If you find yourself in a difficult situation and are at a loss as to how to cope, pray for guidance from on high.
He insists on providing a response.

Those of you who feel they are lacking in discernment should pray for it, because God gives freely and without reproach to everyone who ask.
(James 1:5)

Which wisdom?
The wisest responses to life’s challenges are those that recognize and celebrate the positives.

6. When our faith and belief are on the fence, it’s tough to be joyful even in the midst of suffering.

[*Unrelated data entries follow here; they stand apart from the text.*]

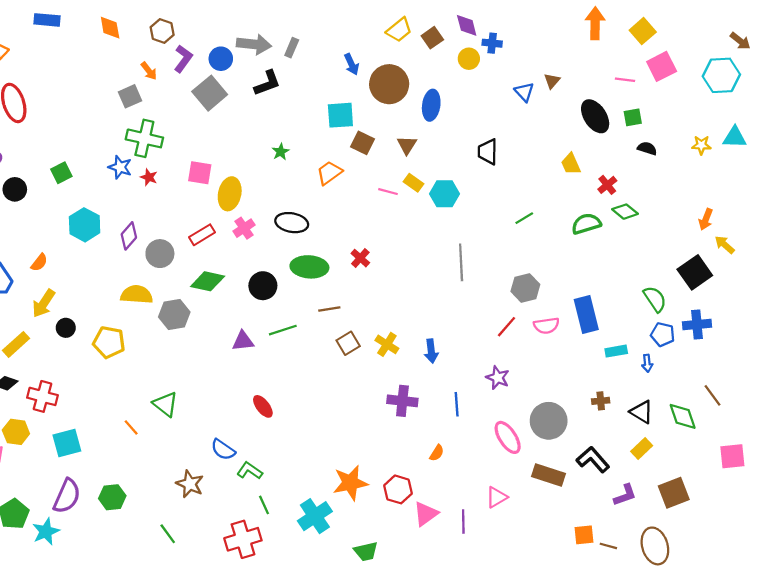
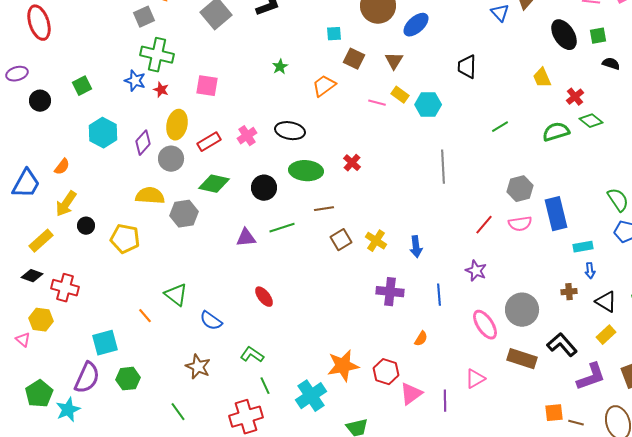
blue ellipse: (431, 105) -> (416, 25), turned 40
cyan square: (340, 115) -> (334, 34), size x0.6
yellow ellipse: (230, 194) -> (177, 125), moved
gray hexagon: (525, 288) -> (520, 189), moved
blue arrow: (647, 363) -> (590, 271), moved
cyan square: (67, 443) -> (105, 343), moved
blue semicircle: (223, 450) -> (211, 321), moved
purple L-shape: (625, 495) -> (591, 377), size x1.4

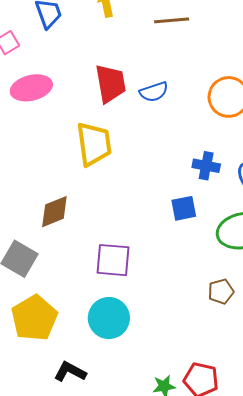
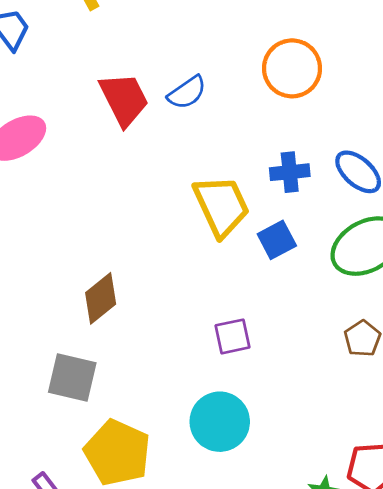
yellow trapezoid: (94, 144) -> (221, 206), moved
purple square: (113, 260) -> (233, 336), moved, size x0.7

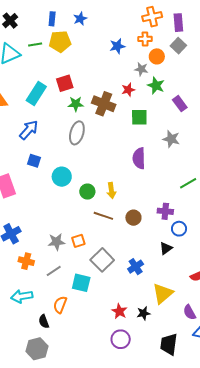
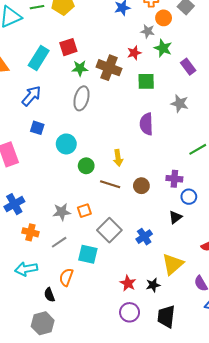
green circle: (87, 192) -> (86, 166), moved
black trapezoid: (169, 344) -> (166, 317), moved

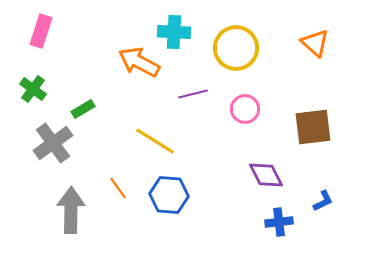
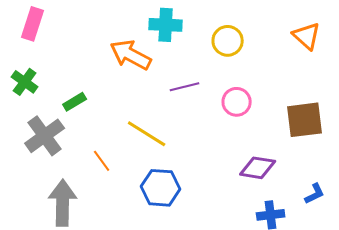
yellow circle: (236, 48) -> (228, 41), size x0.7
purple diamond: (266, 175) -> (258, 168), turned -54
orange line: (118, 188) -> (102, 161), moved

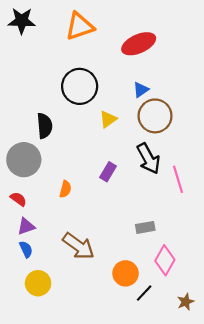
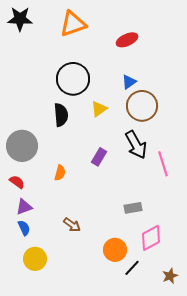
red ellipse: (139, 44) -> (127, 40), size x0.7
black semicircle: (45, 126) -> (61, 115), moved
brown arrow: (78, 246) -> (72, 225), size x0.6
pink diamond: (165, 260) -> (151, 238), turned 32

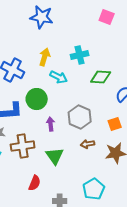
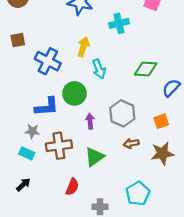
cyan cross: (80, 55) -> (119, 23), moved
cyan arrow: (59, 77) -> (99, 69), turned 42
green triangle: (55, 156) -> (95, 157), turned 30

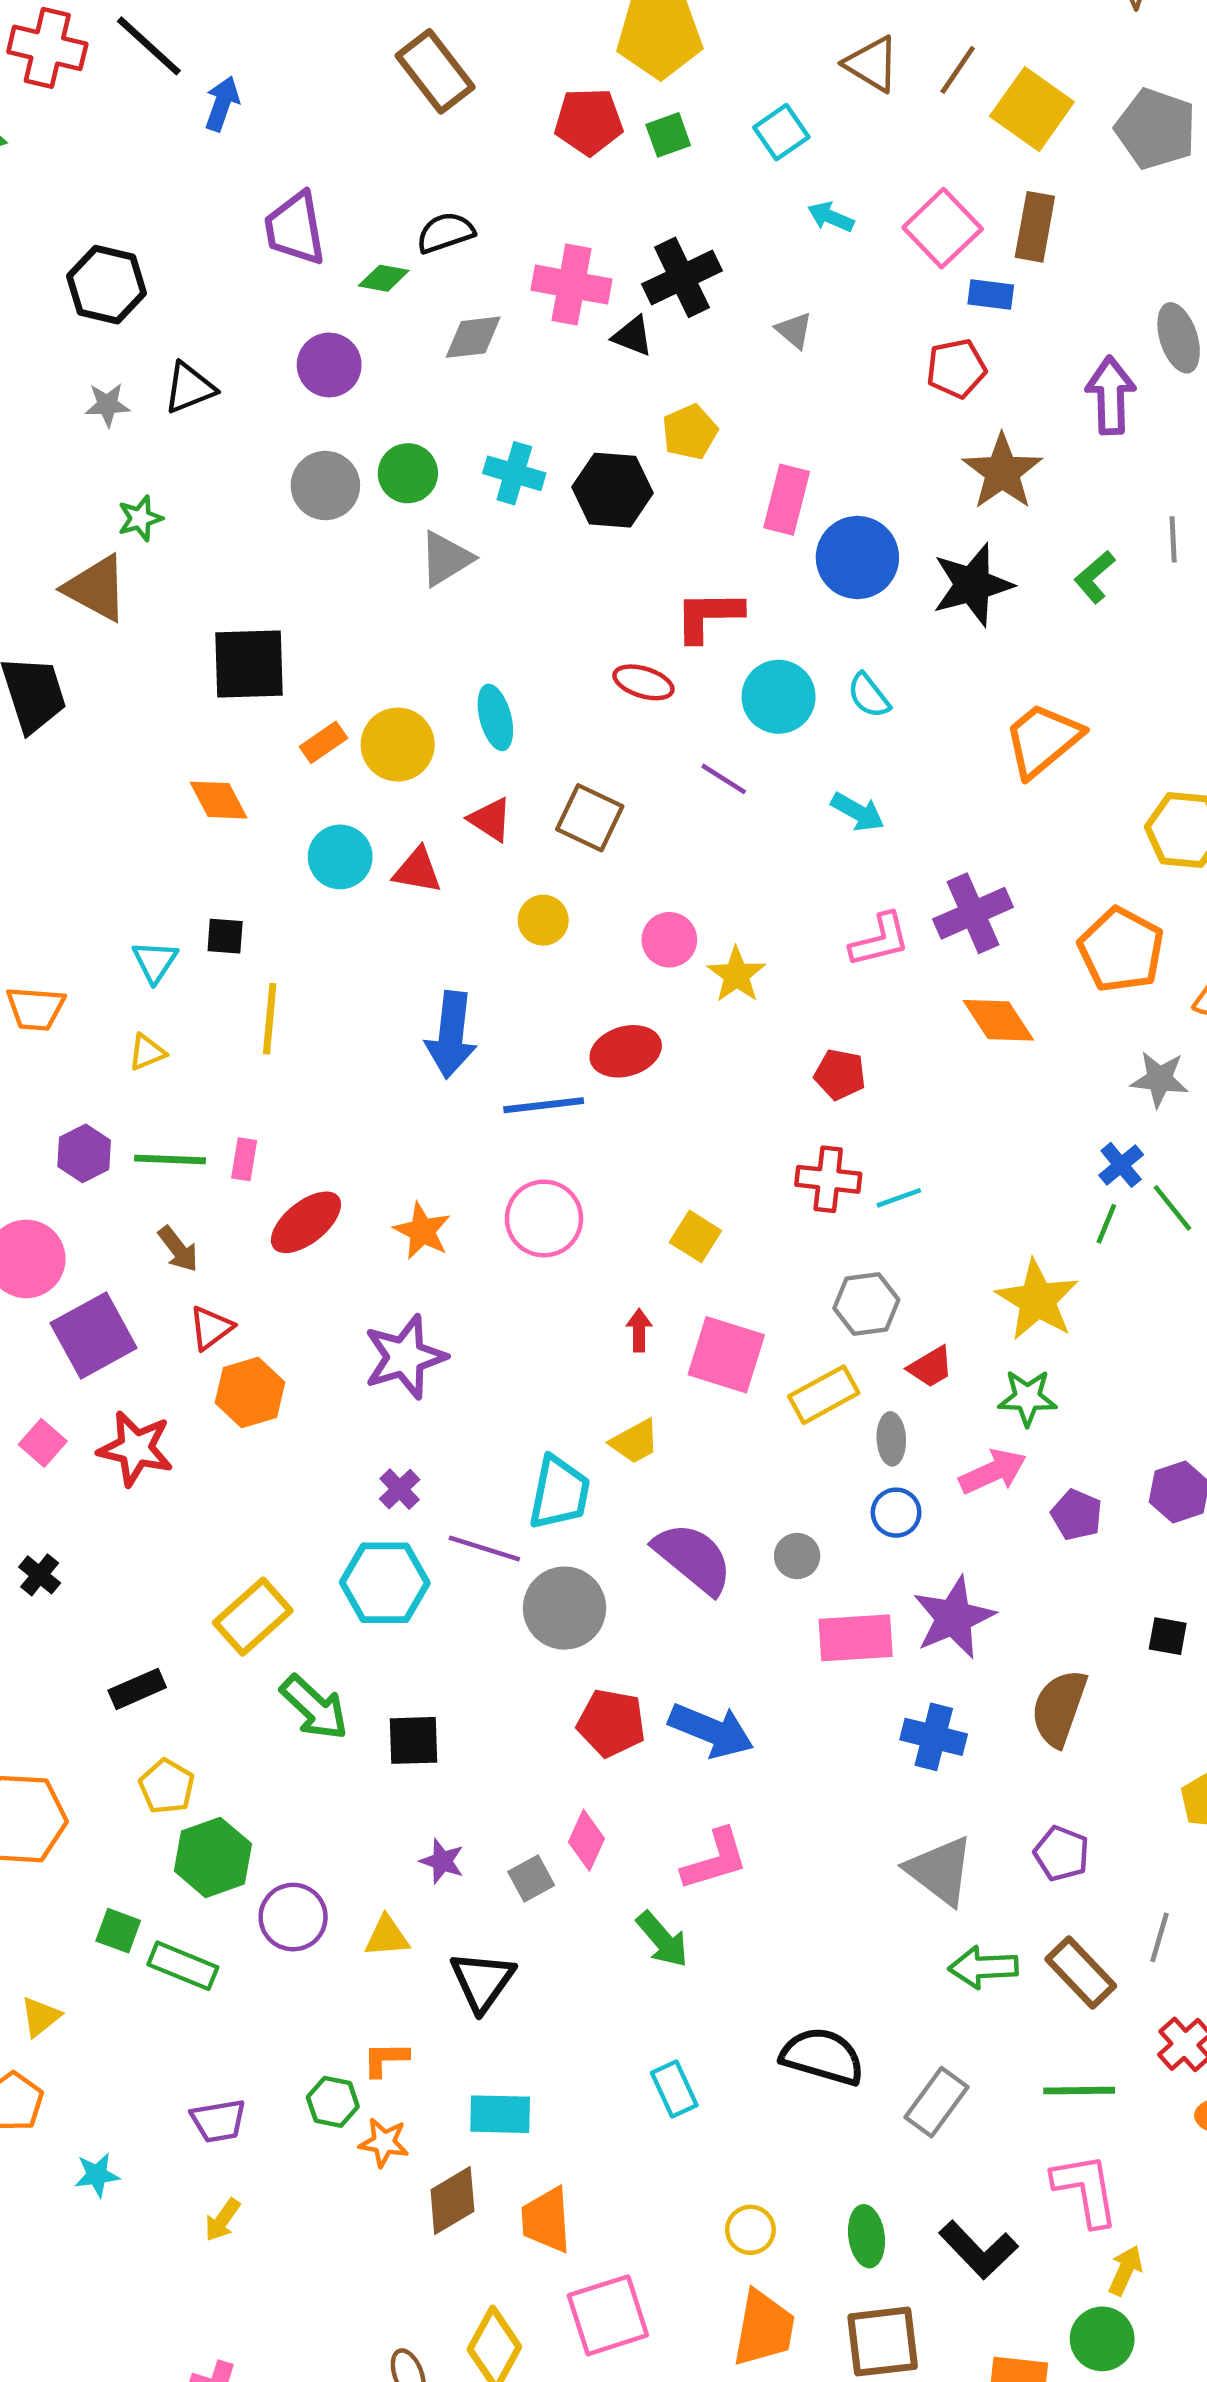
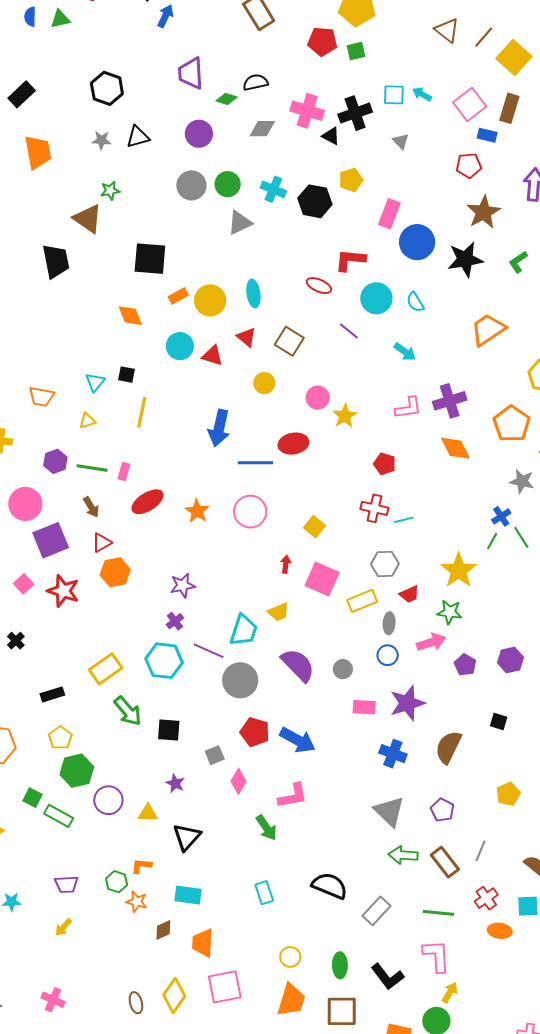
cyan square: (781, 132) -> (394, 95), moved, turned 30
purple star: (405, 1357) -> (183, 585), moved, size x0.7
pink rectangle: (856, 1638) -> (364, 707), size x0.7
gray square: (531, 1879) -> (215, 755), moved
brown diamond: (452, 2200) -> (163, 930), size x0.7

But you must believe and not doubt when you ask [for wisdom], for he who doubts is like a wave of the sea, blown and tossed by the wind.
The Lord will not bless such person in any way.
A person with such a character flaw is inconsistent and vacillating in their actions.
(James 1:6-8)

Too many of us question God’s sufficiency while we’re going through tough times.
Will He meet my needs for faith, or not?
Can I trust Him to carry me through this?
Should I bother?

Never once does James insist that we have complete clarity about God’s plan for our life.
Knowing that God is behind everything is enough.

So we make the faith-based declaration, “I will trust Him.
No matter how difficult things become, I will never turn away from Him because He is my God.
That choice is final.
It’s a one-time thing; you never have to make it again.

If we can’t tell the difference between things that last forever and those that just fade away, we’ll never understand why we have to go through hard times. Unfortunately, a member of our church had to watch as his home was destroyed in a fire. Standing on the curb, I saw the house burn to the ground.
They were completely wiped off. The father and his children were standing next to me on the sidewalk, yelling obscenities at the sky, the firefighters, their insurance company, the police, and anybody else they could think of.

When I learned of the Holocaust, I asked myself, “What do I have to lose if my home were destroyed?”
What would I be left with if I lost everything tomorrow, either my goods or my health?